1998/2002– Fez parte da juventude do Coletivo de Artistas Plásticos de Almada “IMARGEM” e participou em várias exposições colectivas em Almada, Portugal.
1987- Primeira mostra de trabalhos aos 11 anos de idade na sede da TPA, na província de Benguela (comentada pelo Sr. Délio Batista, artista plástico).
Exposições individuais
2016- “7 Dias/Antes e Depois”, Nuno Sacramento Arte Contemporânea, Ílhavo, Portugal. 2011- “Antes de Tudo”, Galeria Kanawa, Restinga do Lobito, Angola.
2011- “Pinturas de Kapuka”, Galeria Benamor, Benguela, Angola.
2010- “Pinturas de Kapuka”, Galeria Benamor, Benguela, Angola.
Exposições colectivas
2017- “A Figura Humana na Arte Angolana” Galeria da Sede do Banco Económico (Luanda, Angola).
2016- “Ensa/Arte”, Pintura, Benguela, Angola.
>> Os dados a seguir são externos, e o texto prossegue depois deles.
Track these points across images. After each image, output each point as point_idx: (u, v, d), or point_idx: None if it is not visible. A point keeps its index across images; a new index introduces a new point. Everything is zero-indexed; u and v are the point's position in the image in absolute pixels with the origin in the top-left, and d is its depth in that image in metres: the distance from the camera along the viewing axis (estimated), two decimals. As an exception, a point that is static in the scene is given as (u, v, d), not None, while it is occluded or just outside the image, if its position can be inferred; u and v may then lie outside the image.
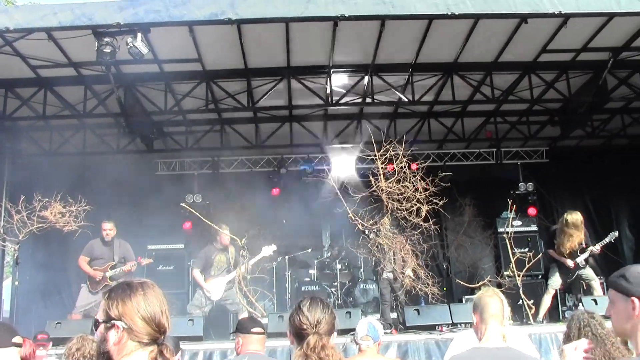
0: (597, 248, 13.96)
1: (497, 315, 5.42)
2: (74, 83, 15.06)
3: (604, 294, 13.87)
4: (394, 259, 13.53)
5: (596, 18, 12.64)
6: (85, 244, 14.09)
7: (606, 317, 4.44)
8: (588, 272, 14.08)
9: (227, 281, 13.98)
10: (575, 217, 13.92)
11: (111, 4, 11.07)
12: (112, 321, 3.24)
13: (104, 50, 11.09)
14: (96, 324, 3.34)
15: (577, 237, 13.84)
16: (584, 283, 14.45)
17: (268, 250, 14.40)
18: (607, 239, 14.21)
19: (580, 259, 13.82)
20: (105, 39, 11.06)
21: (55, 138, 18.10)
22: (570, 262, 13.82)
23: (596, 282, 14.00)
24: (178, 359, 6.14)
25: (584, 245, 13.94)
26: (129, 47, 11.06)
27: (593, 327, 5.61)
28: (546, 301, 14.14)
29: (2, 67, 14.17)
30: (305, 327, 4.55)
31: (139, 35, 11.07)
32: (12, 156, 16.97)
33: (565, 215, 14.12)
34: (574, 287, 14.89)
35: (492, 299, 5.53)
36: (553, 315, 14.86)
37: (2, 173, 16.52)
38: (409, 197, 12.12)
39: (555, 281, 14.14)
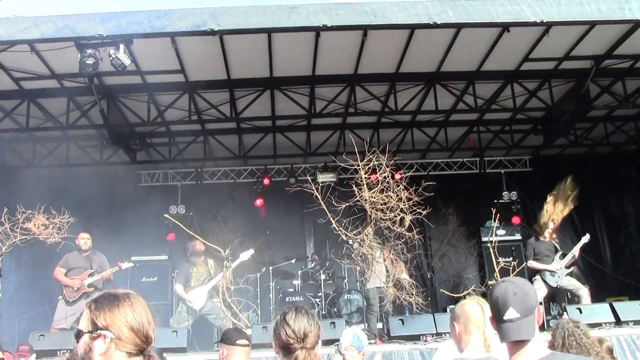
0: (575, 252, 14.04)
1: (480, 325, 5.39)
2: (56, 95, 15.00)
3: (592, 302, 13.97)
4: (387, 267, 13.53)
5: (578, 26, 12.69)
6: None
7: (591, 325, 4.44)
8: (574, 282, 14.12)
9: (208, 289, 13.93)
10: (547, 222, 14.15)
11: (93, 15, 11.06)
12: (100, 331, 3.20)
13: (87, 62, 11.05)
14: (79, 334, 3.28)
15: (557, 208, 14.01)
16: (568, 293, 14.49)
17: (246, 254, 14.32)
18: (581, 242, 14.37)
19: (562, 264, 13.88)
20: (88, 51, 11.02)
21: (39, 150, 18.05)
22: (557, 265, 13.88)
23: (584, 291, 14.04)
24: None
25: (561, 253, 14.05)
26: (111, 58, 11.04)
27: (577, 337, 5.56)
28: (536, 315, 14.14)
29: (-15, 80, 14.15)
30: (292, 341, 4.41)
31: (122, 46, 11.05)
32: (-5, 168, 16.93)
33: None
34: (558, 296, 14.93)
35: (475, 308, 5.50)
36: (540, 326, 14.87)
37: (-15, 185, 16.46)
38: (392, 206, 12.11)
39: (540, 293, 14.14)
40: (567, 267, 14.11)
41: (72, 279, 13.62)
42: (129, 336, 3.23)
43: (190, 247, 14.45)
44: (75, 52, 11.14)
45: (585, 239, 14.54)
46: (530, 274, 14.99)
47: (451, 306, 16.80)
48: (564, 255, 14.03)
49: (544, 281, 14.15)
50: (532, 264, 14.32)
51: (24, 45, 11.91)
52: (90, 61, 11.05)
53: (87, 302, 3.38)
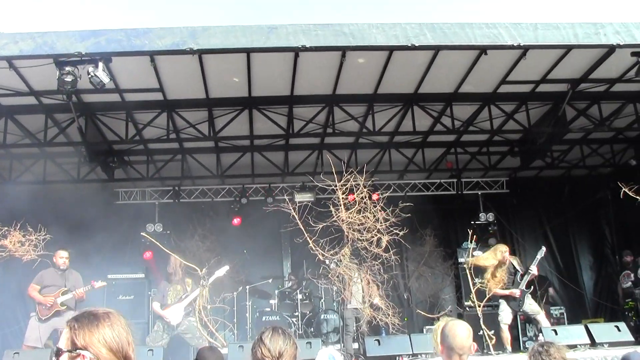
0: (533, 269, 14.06)
1: (467, 347, 5.44)
2: (34, 112, 14.99)
3: (561, 324, 14.01)
4: (363, 287, 13.55)
5: (555, 50, 12.81)
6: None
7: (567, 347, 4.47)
8: (533, 307, 14.16)
9: (185, 306, 13.89)
10: (501, 247, 14.24)
11: (73, 33, 11.06)
12: (78, 350, 3.19)
13: (65, 79, 11.03)
14: (59, 352, 3.24)
15: (497, 267, 14.04)
16: (533, 318, 14.54)
17: (221, 271, 14.28)
18: (537, 257, 14.34)
19: (522, 285, 13.91)
20: (67, 68, 11.00)
21: (16, 166, 17.98)
22: (516, 291, 13.90)
23: (541, 316, 14.07)
24: None
25: (521, 273, 14.07)
26: (90, 76, 11.02)
27: (551, 357, 5.60)
28: (505, 337, 14.13)
29: (-38, 95, 14.11)
30: (267, 359, 4.52)
31: (100, 64, 11.05)
32: (-28, 184, 16.86)
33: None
34: (524, 312, 14.99)
35: (462, 330, 5.56)
36: (514, 345, 14.88)
37: (-39, 201, 16.39)
38: (369, 227, 12.14)
39: (506, 316, 14.13)
40: (528, 286, 14.12)
41: (45, 297, 13.55)
42: (107, 357, 3.22)
43: (169, 263, 14.41)
44: (54, 69, 11.12)
45: (541, 253, 14.55)
46: (495, 300, 15.04)
47: (427, 327, 16.85)
48: (522, 276, 14.04)
49: (508, 305, 14.17)
50: (496, 292, 14.34)
51: (2, 61, 11.86)
52: (68, 78, 11.03)
53: (68, 320, 3.38)
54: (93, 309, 3.44)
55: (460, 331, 5.56)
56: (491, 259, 14.14)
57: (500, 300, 14.43)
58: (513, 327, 14.76)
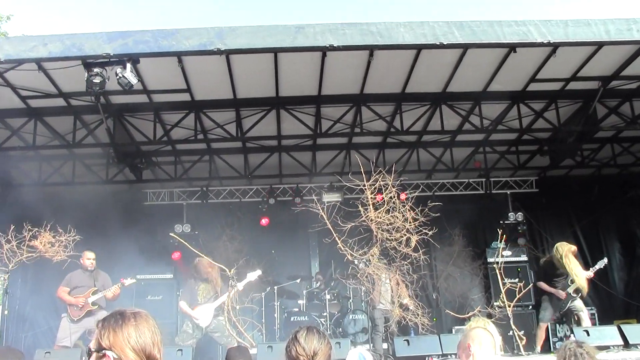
0: (590, 274, 13.92)
1: (490, 349, 5.38)
2: (63, 113, 15.07)
3: (592, 324, 13.85)
4: (392, 287, 13.51)
5: (585, 47, 12.68)
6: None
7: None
8: (577, 304, 14.00)
9: (215, 307, 13.86)
10: (568, 246, 13.93)
11: (100, 34, 11.08)
12: (104, 351, 3.22)
13: (94, 80, 11.05)
14: (89, 353, 3.32)
15: (575, 264, 13.81)
16: (575, 314, 14.40)
17: (253, 275, 14.27)
18: (597, 266, 14.16)
19: (571, 289, 13.75)
20: (95, 70, 11.02)
21: (45, 168, 18.07)
22: (562, 293, 13.75)
23: (584, 314, 13.91)
24: None
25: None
26: (118, 77, 11.04)
27: (580, 357, 5.52)
28: (540, 336, 14.05)
29: (-8, 98, 14.19)
30: (301, 358, 4.51)
31: (128, 65, 11.06)
32: (2, 186, 16.96)
33: (557, 247, 14.10)
34: (567, 317, 14.84)
35: (485, 332, 5.50)
36: (544, 346, 14.77)
37: (-8, 203, 16.50)
38: (398, 227, 12.09)
39: (546, 315, 14.05)
40: (576, 292, 13.95)
41: (75, 298, 13.60)
42: (131, 357, 3.23)
43: (197, 265, 14.37)
44: (82, 70, 11.15)
45: (602, 262, 14.39)
46: (539, 295, 14.90)
47: (457, 327, 16.77)
48: (572, 281, 13.87)
49: (551, 304, 14.04)
50: (541, 284, 14.20)
51: (31, 63, 11.91)
52: (97, 80, 11.05)
53: (97, 321, 3.40)
54: (122, 309, 3.45)
55: (484, 333, 5.52)
56: (570, 259, 13.94)
57: (543, 297, 14.31)
58: (546, 329, 14.61)
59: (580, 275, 13.72)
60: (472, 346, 5.49)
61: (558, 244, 14.17)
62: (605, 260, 14.60)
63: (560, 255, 13.82)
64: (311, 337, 4.58)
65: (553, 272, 14.03)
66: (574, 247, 13.97)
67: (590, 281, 14.83)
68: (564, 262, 13.73)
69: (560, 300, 13.84)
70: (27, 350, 15.57)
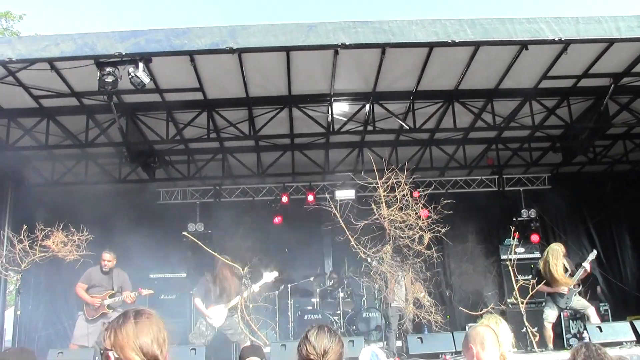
0: (586, 266, 13.89)
1: (494, 347, 5.38)
2: (76, 113, 15.11)
3: (603, 320, 13.82)
4: (406, 285, 13.52)
5: (596, 44, 12.67)
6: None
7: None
8: (582, 302, 14.00)
9: (229, 308, 13.87)
10: (556, 246, 14.00)
11: (113, 34, 11.09)
12: (106, 350, 3.30)
13: (106, 80, 11.06)
14: (101, 352, 3.43)
15: (559, 264, 13.82)
16: (582, 313, 14.38)
17: (270, 276, 14.28)
18: (589, 258, 14.15)
19: (571, 284, 13.75)
20: (107, 69, 11.03)
21: (58, 167, 18.16)
22: (563, 288, 13.75)
23: (591, 310, 13.90)
24: None
25: (570, 272, 13.89)
26: (130, 76, 11.05)
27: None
28: (547, 335, 14.03)
29: (5, 98, 14.26)
30: (312, 356, 4.50)
31: (141, 65, 11.07)
32: (15, 186, 17.01)
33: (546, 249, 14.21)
34: (580, 314, 14.82)
35: (486, 330, 5.49)
36: (557, 343, 14.73)
37: (5, 202, 16.56)
38: (411, 224, 12.09)
39: (550, 315, 14.02)
40: (577, 285, 13.96)
41: (92, 297, 13.63)
42: (129, 356, 3.28)
43: (218, 273, 14.31)
44: (95, 70, 11.17)
45: (592, 255, 14.42)
46: (542, 295, 14.90)
47: (470, 324, 16.76)
48: (572, 275, 13.88)
49: (554, 303, 14.04)
50: (542, 288, 14.19)
51: (44, 63, 11.95)
52: (109, 79, 11.06)
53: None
54: (128, 310, 3.51)
55: (491, 330, 5.51)
56: (559, 262, 13.97)
57: (546, 298, 14.31)
58: (556, 325, 14.59)
59: (559, 272, 13.80)
60: (473, 348, 5.49)
61: (552, 245, 14.28)
62: (595, 251, 14.69)
63: (548, 256, 13.94)
64: (322, 336, 4.57)
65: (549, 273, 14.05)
66: (559, 249, 14.05)
67: (589, 275, 14.83)
68: (550, 262, 13.81)
69: (563, 296, 13.84)
70: (40, 350, 15.63)
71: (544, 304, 14.41)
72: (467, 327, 16.31)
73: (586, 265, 13.94)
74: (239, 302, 13.25)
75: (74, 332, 13.87)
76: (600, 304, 18.47)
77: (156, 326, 3.44)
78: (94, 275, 13.89)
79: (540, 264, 14.25)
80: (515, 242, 14.95)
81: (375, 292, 17.01)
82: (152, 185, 19.42)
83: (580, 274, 13.82)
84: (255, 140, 17.26)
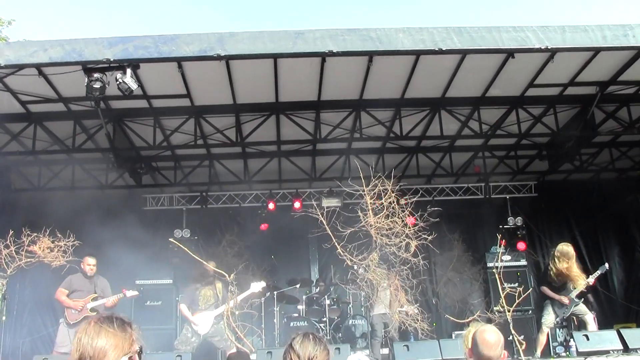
0: (590, 281, 13.91)
1: (495, 355, 5.39)
2: (63, 118, 15.10)
3: (598, 328, 13.85)
4: (391, 292, 13.54)
5: (583, 53, 12.73)
6: (72, 279, 14.03)
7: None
8: (581, 307, 14.01)
9: (215, 315, 13.87)
10: (566, 247, 13.93)
11: (101, 40, 11.10)
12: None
13: (94, 85, 11.06)
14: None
15: (571, 266, 13.81)
16: (574, 318, 14.41)
17: (257, 286, 14.32)
18: (598, 272, 14.15)
19: (574, 294, 13.76)
20: (95, 75, 11.03)
21: (44, 173, 18.13)
22: (565, 299, 13.76)
23: (589, 316, 13.91)
24: None
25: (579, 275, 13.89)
26: (118, 82, 11.05)
27: None
28: (541, 340, 14.04)
29: (-8, 103, 14.22)
30: None
31: (128, 71, 11.08)
32: (1, 191, 16.98)
33: (557, 247, 14.11)
34: (567, 322, 14.87)
35: (491, 336, 5.50)
36: (544, 351, 14.78)
37: (-9, 207, 16.52)
38: (397, 232, 12.12)
39: (549, 320, 14.04)
40: (579, 296, 13.96)
41: (74, 301, 13.60)
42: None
43: (198, 269, 14.37)
44: (83, 75, 11.17)
45: (603, 269, 14.40)
46: (541, 300, 14.90)
47: (456, 332, 16.79)
48: (575, 287, 13.87)
49: (554, 310, 14.05)
50: (544, 290, 14.20)
51: (31, 68, 11.97)
52: (97, 85, 11.06)
53: None
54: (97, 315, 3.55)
55: (490, 337, 5.49)
56: (572, 261, 13.94)
57: (546, 302, 14.30)
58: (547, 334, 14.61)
59: (579, 281, 13.75)
60: (470, 353, 5.50)
61: (560, 245, 14.17)
62: (607, 265, 14.61)
63: (559, 257, 13.86)
64: (306, 344, 4.57)
65: (554, 279, 14.03)
66: (573, 252, 13.99)
67: (591, 288, 14.81)
68: (562, 265, 13.76)
69: (563, 306, 13.86)
70: (25, 356, 15.61)
71: (543, 308, 14.37)
72: (453, 335, 16.46)
73: (590, 279, 13.95)
74: (225, 309, 13.25)
75: (56, 339, 13.84)
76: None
77: (114, 330, 3.42)
78: (75, 281, 13.86)
79: (553, 267, 14.19)
80: (501, 250, 14.99)
81: (362, 299, 17.04)
82: (139, 191, 19.37)
83: (581, 288, 13.83)
84: (242, 147, 17.25)
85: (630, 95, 15.11)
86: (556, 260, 13.91)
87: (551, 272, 14.00)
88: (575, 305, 13.85)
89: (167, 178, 18.86)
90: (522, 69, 13.62)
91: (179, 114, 15.42)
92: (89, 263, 13.90)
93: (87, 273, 13.87)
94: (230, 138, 15.97)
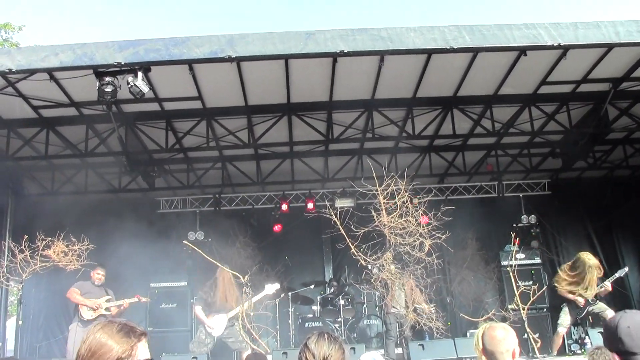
0: (607, 284, 13.84)
1: (508, 352, 5.34)
2: (75, 122, 15.13)
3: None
4: (405, 292, 13.51)
5: (595, 49, 12.63)
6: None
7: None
8: (600, 305, 13.93)
9: (229, 317, 13.87)
10: (594, 260, 13.84)
11: (112, 43, 11.09)
12: None
13: (105, 89, 11.05)
14: None
15: (594, 277, 13.74)
16: (590, 317, 14.33)
17: (271, 288, 14.32)
18: (617, 274, 14.13)
19: (589, 297, 13.69)
20: (106, 79, 11.03)
21: (58, 177, 18.16)
22: (581, 300, 13.70)
23: (609, 312, 13.80)
24: None
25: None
26: (129, 86, 11.04)
27: None
28: (557, 342, 14.01)
29: (5, 108, 14.25)
30: None
31: (140, 74, 11.06)
32: (15, 196, 17.00)
33: (583, 258, 13.96)
34: (582, 320, 14.77)
35: (499, 332, 5.45)
36: (559, 349, 14.71)
37: (5, 213, 16.55)
38: (411, 231, 12.09)
39: (566, 321, 13.99)
40: (594, 300, 13.87)
41: (90, 300, 13.67)
42: None
43: (218, 280, 14.32)
44: (94, 79, 11.17)
45: (622, 271, 14.34)
46: (558, 301, 14.82)
47: (471, 330, 16.73)
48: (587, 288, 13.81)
49: (571, 310, 13.98)
50: (563, 292, 14.12)
51: (43, 73, 11.94)
52: (108, 89, 11.06)
53: None
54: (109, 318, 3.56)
55: (497, 334, 5.44)
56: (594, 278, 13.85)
57: (563, 304, 14.25)
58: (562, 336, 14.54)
59: (590, 292, 13.70)
60: (481, 352, 5.46)
61: (584, 254, 14.05)
62: (626, 269, 14.57)
63: (585, 265, 13.75)
64: (321, 343, 4.53)
65: (571, 280, 13.95)
66: (597, 262, 13.94)
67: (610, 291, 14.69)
68: (586, 272, 13.67)
69: (578, 308, 13.80)
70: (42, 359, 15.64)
71: (561, 309, 14.31)
72: (468, 334, 16.39)
73: (607, 283, 13.88)
74: (240, 311, 13.25)
75: (67, 345, 13.89)
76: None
77: (115, 337, 3.40)
78: (84, 286, 13.95)
79: (572, 271, 14.09)
80: (515, 248, 14.96)
81: (376, 299, 17.02)
82: (152, 194, 19.36)
83: (597, 290, 13.76)
84: (254, 149, 17.24)
85: (643, 92, 15.02)
86: (585, 266, 13.80)
87: (566, 276, 13.94)
88: (590, 307, 13.78)
89: (180, 181, 18.86)
90: (534, 66, 13.56)
91: (191, 117, 15.41)
92: (99, 272, 14.05)
93: (96, 282, 14.00)
94: (243, 140, 15.95)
2013- “Bakalhau”, Pintura Escultura e Fotografia, Ílhavo, Portugal. Curadoria Nuno Sacramento, Arte Contemporânea.
2013- “Arte 100 Fronteiras”, Mostra de Arte Contemporânea do Lobito (MACLOB), nos Correios do Lobito, Angola,“Comemorações do Centenário da Cidade”, Mostra de Arte Contemporânea do Lobito (MACLOB), nos Correios do Lobito.
2012- “Ensa/arte”, prémio especial de Pintura, Benguela.
2010- “Leigos para o Desenvolvimento”, no Museu de Arqueologia de Benguela, Angola.
2010- “25 Anos da Xá de Caxinde”, Lobito, Angola.
2010- Exposição alusiva à visita da ex-1ª Dama de Angola, Ana Paula dos Santos, no Museu Arqueologia de Benguela, Angola.
2010- “Nós e os Outros”, com a Artista Eurídice Cruz Neto, no Museu de Arqueologia de Benguela.